After talking to Ran a bit about things the other night, I've been experimenting with Vanish on a little test site, but we're not going to try putting it in place on the server until *after* the episode tonight. After last night's fun little adventure with the caching PHP engine blowing up (in a very creative way), we don't want to introduce too many changes during the immediately-after-the-episode traffic. Probably Tuesday or Wednesday, I'll take the board down briefly for a bit to set up Vanish and see if it increases performance.

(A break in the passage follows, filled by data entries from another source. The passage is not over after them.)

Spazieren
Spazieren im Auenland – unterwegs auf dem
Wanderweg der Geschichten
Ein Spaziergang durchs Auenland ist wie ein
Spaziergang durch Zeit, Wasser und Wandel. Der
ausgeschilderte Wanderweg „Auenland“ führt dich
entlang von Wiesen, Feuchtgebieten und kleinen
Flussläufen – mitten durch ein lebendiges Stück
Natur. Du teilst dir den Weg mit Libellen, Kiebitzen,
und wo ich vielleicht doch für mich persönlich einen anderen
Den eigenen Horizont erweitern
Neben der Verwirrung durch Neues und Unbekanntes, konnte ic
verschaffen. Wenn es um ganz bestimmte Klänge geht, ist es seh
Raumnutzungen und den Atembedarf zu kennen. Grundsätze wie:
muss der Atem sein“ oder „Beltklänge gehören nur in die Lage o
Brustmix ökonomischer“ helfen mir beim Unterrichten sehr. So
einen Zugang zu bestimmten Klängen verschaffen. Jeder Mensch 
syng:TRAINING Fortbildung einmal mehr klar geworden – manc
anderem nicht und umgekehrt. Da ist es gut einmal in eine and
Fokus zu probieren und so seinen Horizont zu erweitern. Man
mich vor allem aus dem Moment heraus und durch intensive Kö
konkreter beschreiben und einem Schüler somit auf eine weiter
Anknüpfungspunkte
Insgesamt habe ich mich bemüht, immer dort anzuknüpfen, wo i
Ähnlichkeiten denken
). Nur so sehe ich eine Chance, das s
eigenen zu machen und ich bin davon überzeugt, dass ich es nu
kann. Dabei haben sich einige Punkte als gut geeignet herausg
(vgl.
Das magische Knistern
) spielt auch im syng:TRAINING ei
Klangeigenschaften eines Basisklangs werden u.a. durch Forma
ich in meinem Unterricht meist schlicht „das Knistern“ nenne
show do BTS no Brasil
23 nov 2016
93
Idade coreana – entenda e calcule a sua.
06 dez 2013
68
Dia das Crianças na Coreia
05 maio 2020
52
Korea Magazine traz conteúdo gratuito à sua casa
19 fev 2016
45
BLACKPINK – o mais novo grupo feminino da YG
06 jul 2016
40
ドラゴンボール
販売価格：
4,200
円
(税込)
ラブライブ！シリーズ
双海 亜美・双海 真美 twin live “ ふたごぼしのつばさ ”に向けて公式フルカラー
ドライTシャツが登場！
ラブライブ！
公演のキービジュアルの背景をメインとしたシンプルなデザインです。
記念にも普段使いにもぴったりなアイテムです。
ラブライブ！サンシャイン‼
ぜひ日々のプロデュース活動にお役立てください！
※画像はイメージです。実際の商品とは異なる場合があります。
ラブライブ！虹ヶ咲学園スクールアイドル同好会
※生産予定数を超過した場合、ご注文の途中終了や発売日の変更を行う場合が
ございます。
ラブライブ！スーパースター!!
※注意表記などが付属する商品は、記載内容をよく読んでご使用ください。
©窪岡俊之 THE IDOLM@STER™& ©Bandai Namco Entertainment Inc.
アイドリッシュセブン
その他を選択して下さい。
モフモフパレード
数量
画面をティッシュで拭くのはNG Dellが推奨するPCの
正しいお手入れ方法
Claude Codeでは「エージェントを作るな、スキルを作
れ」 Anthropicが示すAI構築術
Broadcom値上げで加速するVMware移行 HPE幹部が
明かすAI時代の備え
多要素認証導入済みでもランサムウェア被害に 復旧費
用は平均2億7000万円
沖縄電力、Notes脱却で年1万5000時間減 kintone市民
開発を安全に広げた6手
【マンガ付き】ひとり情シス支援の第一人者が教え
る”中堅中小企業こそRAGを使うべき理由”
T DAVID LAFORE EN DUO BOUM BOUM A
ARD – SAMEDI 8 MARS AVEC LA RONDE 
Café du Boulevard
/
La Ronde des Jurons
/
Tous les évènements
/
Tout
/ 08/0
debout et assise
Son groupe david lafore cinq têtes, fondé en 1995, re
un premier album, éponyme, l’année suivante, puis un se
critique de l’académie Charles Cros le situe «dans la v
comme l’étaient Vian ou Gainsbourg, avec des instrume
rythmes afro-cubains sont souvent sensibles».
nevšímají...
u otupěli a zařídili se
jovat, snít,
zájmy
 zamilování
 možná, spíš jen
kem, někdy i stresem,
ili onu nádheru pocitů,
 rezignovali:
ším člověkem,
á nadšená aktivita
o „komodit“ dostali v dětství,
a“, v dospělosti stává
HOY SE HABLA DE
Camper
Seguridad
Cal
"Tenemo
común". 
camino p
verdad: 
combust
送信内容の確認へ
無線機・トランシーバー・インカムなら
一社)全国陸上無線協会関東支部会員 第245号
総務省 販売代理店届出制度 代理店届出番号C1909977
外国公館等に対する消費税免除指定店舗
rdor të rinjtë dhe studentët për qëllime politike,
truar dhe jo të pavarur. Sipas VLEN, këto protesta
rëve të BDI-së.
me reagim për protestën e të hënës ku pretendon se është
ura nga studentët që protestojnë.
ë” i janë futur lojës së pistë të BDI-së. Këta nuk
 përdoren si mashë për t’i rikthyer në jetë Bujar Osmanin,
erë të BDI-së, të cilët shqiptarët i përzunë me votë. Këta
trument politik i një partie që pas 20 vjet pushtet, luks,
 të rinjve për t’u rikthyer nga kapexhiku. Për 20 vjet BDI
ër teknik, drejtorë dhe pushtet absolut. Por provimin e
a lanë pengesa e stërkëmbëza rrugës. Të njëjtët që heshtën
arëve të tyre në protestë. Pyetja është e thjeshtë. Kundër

In general, the performance under the new setup has been really good as it is, especially compared to the old and much more standard LAMP (Linux, Apache, MySQL, PHP) stack we had been using. The problem is just that the new setup is so complicated that if one thing goes wrong, well, we saw what happened last night. So introducing one more element to the formula right during the heaviest load is, uh, let's just go with "probably unwise."
As an illustration, last night's fun adventure was caused by malformed requests to the wiki by some bot... the malformed requests caused PHP-FPM to spit out errors so rapidly that it was generating gigabytes of logfiles. And PHP-FPM will go into a weird error state if its error log is over 2GB, where it simply silently errors out on three out of every four requests or so. That was... fun. An upgrade to our PHP-FPM setup got us a patch that fixed the initial issue, and blowing away the enormous amount of random error logs that PHP-FPM had vomited all over the system fixed the rest, but tracking the issue down was an exercise in forensic system administration.
Edited by Sparks, 13 May 2012 - 07:52 PM.